Enbridge Inc. has already said it is willing to introduce joint tolls from its system onto the Dakota Access pipeline, she said. Customers also would be able to request new grades currently not in the tariff.
If you get enough demand from customers, the pipeline company is going to make that happen; they are going to want more volumes.
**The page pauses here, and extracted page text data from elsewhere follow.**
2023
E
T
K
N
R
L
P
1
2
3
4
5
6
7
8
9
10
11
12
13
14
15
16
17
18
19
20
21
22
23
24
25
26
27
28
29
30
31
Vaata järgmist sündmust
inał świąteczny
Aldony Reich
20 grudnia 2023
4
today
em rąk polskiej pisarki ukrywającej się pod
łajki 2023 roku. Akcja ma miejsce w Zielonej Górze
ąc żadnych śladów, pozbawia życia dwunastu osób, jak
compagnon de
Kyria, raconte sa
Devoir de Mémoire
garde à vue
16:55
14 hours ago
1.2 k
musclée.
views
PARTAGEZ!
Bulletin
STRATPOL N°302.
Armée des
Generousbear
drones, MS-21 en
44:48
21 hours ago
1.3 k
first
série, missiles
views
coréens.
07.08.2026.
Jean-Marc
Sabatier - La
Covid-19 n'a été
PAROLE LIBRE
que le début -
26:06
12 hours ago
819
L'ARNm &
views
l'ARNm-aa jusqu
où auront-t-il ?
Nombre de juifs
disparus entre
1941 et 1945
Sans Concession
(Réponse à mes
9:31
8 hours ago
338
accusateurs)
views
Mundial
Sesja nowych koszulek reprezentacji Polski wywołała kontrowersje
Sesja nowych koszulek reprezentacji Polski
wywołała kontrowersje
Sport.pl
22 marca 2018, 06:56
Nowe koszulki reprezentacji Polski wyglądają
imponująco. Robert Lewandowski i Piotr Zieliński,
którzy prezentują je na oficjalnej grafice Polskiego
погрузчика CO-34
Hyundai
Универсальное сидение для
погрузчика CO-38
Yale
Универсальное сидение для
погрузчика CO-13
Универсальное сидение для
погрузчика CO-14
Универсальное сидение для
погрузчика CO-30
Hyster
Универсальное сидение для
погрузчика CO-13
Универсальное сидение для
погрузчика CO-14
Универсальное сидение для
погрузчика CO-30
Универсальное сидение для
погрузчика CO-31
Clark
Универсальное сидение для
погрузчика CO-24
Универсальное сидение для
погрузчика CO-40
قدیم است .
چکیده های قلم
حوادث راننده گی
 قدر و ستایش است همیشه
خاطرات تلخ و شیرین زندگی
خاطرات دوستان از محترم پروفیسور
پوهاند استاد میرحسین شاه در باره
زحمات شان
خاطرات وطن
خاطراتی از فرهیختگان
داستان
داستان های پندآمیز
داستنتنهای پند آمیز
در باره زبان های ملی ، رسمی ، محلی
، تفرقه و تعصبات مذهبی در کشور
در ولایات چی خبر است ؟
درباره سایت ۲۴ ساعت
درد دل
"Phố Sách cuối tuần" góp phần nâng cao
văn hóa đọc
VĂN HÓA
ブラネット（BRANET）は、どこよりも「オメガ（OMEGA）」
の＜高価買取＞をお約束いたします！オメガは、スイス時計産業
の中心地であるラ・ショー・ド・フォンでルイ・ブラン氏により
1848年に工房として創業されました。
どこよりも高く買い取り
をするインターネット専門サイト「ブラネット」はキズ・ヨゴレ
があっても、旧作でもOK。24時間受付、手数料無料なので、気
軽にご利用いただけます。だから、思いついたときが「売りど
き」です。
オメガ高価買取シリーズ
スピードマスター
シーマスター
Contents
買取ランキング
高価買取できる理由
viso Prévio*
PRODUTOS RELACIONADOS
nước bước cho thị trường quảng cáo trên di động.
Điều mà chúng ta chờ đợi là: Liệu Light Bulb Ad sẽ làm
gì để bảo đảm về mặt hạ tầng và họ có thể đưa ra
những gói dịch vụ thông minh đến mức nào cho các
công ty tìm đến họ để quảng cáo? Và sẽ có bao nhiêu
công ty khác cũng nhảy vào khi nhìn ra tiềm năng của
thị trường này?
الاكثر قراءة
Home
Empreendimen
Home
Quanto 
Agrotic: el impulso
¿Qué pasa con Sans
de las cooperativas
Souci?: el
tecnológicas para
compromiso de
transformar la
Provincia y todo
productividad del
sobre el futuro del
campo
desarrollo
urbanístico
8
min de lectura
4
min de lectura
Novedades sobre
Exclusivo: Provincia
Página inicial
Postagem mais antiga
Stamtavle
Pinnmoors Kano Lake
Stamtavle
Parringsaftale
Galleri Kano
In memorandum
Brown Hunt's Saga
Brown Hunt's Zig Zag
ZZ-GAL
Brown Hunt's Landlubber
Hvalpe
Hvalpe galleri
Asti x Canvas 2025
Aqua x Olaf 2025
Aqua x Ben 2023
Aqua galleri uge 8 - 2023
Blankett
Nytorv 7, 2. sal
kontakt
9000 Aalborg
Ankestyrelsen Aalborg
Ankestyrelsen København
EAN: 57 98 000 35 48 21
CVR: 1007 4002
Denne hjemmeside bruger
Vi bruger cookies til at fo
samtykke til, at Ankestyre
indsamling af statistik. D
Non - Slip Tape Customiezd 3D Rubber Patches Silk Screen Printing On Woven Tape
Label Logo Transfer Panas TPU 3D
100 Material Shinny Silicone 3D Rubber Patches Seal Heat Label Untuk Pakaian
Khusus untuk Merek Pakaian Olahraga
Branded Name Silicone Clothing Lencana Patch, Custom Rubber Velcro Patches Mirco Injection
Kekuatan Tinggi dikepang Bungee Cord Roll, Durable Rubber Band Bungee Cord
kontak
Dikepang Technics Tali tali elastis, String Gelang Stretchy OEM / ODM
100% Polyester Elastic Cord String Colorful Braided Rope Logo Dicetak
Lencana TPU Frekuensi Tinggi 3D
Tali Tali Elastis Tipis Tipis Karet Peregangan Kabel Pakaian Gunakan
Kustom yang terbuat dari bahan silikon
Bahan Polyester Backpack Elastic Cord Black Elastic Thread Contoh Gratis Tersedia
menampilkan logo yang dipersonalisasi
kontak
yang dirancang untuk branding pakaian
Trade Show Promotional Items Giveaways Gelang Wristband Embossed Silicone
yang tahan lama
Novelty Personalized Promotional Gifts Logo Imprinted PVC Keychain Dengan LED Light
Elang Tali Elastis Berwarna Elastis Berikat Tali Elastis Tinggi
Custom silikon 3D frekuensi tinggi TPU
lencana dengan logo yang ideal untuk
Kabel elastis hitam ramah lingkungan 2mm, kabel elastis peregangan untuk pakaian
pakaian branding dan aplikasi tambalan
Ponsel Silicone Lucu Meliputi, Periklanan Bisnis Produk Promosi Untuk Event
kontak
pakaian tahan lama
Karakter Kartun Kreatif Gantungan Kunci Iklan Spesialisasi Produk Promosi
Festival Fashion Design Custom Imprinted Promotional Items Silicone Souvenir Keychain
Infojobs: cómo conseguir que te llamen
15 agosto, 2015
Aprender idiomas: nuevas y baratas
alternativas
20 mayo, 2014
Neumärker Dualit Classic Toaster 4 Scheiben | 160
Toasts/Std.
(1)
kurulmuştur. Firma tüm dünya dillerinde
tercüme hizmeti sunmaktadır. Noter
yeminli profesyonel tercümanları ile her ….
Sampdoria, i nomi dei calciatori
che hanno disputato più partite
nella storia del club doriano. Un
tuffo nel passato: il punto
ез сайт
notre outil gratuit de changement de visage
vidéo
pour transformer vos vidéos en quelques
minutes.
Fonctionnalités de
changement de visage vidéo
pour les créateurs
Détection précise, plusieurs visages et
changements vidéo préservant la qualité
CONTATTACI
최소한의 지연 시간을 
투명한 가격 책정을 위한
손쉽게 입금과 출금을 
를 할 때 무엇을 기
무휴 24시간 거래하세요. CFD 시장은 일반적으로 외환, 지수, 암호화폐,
However, its going to take a long time because at present there isnt enough tankage at Patoka to accept a lot of different grades of crude for the southern half of the pipeline, said Sheldon.
At present, the DAPL tariff is approved for only light, sweet Bakken crude (39 degrees API to 48 API) although Sheldon said she expects that eventually other grades will be shipped.
The tariff for committed shippers from North Dakota to Patoka is between US$4.25 a bbl and $5.25 a bbl, depending on volumes and the length of the commitment with a spot tariff of $6 per bbl. The tariff from North Dakota to Texas is between $5.50 and $6.50 per bbl.
With the growing volumes of light sweet crude flowing into the Gulf, exports from Texas are expected to rise as growing volumes of light crude are going to have to go somewhere, she said. People have been already offering Bakken bbls for export out of Nederland and Beaumont and I would expect that to continue, she said.